A letter to the editor critical of the Herald's real estate coverage-- ie. too much "feel good" reporting on the abysmal real estate markets-- appears in the opinion section. It is another in a line of periodic acknowledgements in the Herald of another point of view to the standard Herald editorial perspective: no bitters without a a few tablespoons of honey. Mr. Donet writes, "Give us the raw numbers, and it will be easier to see that things are not getting better." (click more to read full letter) This is along the line of Eyeonmiami's blog posts for nearly four years. It is our point of view that the Herald, because of its loyalty to advertisers and compensation of top executives based on quarterly reports to Wall Street and shareholders, completely missed reporting out the biggest story of the century: the political and economic origins of an historic housing boom and bust starting right here in Miami. Mr. Donet suggests, and we agree, the Herald is making the same mistakes.

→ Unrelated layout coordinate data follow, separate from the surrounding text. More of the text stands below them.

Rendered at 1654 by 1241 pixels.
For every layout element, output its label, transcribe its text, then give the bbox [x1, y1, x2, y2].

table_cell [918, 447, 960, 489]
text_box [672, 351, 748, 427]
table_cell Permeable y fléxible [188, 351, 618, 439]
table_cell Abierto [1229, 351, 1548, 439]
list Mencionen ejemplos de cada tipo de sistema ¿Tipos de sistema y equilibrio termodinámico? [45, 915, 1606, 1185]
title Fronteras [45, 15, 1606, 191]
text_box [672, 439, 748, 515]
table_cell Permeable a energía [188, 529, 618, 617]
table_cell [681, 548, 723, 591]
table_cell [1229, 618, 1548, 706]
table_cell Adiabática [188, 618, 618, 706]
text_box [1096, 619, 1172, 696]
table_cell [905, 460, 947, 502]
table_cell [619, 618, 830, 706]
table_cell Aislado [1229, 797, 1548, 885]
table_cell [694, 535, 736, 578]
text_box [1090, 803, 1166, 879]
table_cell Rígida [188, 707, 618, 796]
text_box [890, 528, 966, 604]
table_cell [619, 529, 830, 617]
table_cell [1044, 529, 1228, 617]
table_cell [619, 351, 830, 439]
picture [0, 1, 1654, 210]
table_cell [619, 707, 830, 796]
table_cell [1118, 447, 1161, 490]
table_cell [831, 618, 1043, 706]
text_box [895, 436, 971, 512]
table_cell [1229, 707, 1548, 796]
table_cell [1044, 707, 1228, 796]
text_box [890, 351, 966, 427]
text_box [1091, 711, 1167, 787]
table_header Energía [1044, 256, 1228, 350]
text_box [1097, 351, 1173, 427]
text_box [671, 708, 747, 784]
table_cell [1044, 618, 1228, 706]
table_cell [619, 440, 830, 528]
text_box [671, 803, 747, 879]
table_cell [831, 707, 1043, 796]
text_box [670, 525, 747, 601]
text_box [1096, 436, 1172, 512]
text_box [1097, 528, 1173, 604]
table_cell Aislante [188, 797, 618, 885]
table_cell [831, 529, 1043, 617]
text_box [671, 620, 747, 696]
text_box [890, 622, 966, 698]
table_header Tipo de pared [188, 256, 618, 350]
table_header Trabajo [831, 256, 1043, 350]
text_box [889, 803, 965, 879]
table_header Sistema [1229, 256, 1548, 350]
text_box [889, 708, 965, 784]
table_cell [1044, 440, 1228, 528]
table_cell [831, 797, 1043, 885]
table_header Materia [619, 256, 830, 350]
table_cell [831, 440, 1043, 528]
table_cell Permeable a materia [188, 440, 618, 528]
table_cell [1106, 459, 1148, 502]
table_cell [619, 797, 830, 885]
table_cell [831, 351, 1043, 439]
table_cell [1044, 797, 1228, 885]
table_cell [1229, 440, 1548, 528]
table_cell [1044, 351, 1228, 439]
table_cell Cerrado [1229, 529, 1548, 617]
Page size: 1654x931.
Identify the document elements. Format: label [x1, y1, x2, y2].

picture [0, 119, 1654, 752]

What we have extrapolated from reading the paper closely and listening to Herald reporters is that the periodic publication of letters contradictory to Herald editorial preferences serves a single purpose. It is not to educate readers, or even, to allow diverse points of view to appear in the LTE section that could never find there way into a Herald investigative report. No, the purpose of these letters is to politely push back against the coordinated response of the engineering cartel and downtown lawyers and lobbyists representing land speculators, whenever a story appears that has even a trace of contamination by bad news. The way it works: an investigative report critical of the status quo, or at least hinting of criticism appears, and waves of phone calls start making their way to the publisher's office or senior editors. It could be a phone call from Armando Codina or Sergio Pino or their representatives. Or Greenberg Traurig. When was Mr. Donet or his perspective last granted an interview at the Herald by the paper's executives or reporters? How about Mr. Codina or Mr. Pino? When was the last time they were allowed to address the news room? When did the publisher last reach out to dissenters of growth-at-any-cost? The answer is in the question, Mr. Donet.
Put real-estate picture in context
Re The Miami Herald's March 24 article Home, condo sales rising: It's disheartening that The Miami Herald published statistics provided by the Florida Association of Realtors in percentages instead of raw numbers. The FAR reports 11,890 sales for the entire state in February. However, in Miami-Dade County alone, there were 4,878 new foreclosure lawsuits filed in February.
I'd like to see The Miami Herald report the actual number of sales for our county, not just the percentages. Give us the raw numbers, and it will be easier to see that things are not getting better.
I represent homeowners facing foreclosure. Every day, I see more members of our community falling into the foreclosure system.
Just passing along ``feel-good'' statistics about an increase in real-estate sales ignores the reality that our community is facing. How many of these sales are a result of a foreclosure or short sale as opposed to a ``normal'' transaction? If there were 1,000 homes sold in a particular month, but 999 of those sellers had lost their homes to foreclosure, then I assume that the headline would be different.
To say that the inventory of unsold homes is shrinking ignores the thousands of homes already foreclosed on by banks that are not yet listed for sale. These statistics also ignore the reality that many of the 64,000 foreclosures filed in Miami-Dade in 2009 (and the 9,000 foreclosures filed through the end of February 2010), will end up being placed on the market as well.
The increase in sales of homes is newsworthy. However, our community needs to know all of the facts about our real-estate market in order to put the information in context.
DENNIS A. DONET, Miami
Read more: http://www.miamiherald.com/2010/03/30/1554321/put-real-estate-picture-in-context.html#ixzz0jfEDfh4K
5 comments:
I started writing monthly (or more) letters to the editor to the Herald re: housing in 2003. I'd fill them full of facts and historical observations. Not once was one published. Not once.
The Herald is useless. Some stuff off the wires, pages of car and house ads and a few small stories about local events (eg. local kid killed in attack). I ended my subscription in 2009.
I may be dreaming, but I give The Miami Herald two years. My bet is that it will cease publication within two years. There just doesn't seem to be any other way for it to go.
gimleteye, of course you and Mr. Donet are exactly right. The Miami Herald is constitutionally unable to do anything but paste a smiley face over the pile of manure that is the economy. And there is a special irony when you consider this irreversible economic decline will destroy the Herald itself. (Anon's two year time frame is generous. Bet it happens sooner.)
Suggestion. Can we start calling the housing market, unreal estate, just for clarity?
"un real estate" or "failed estate" - either one works for me. Well put.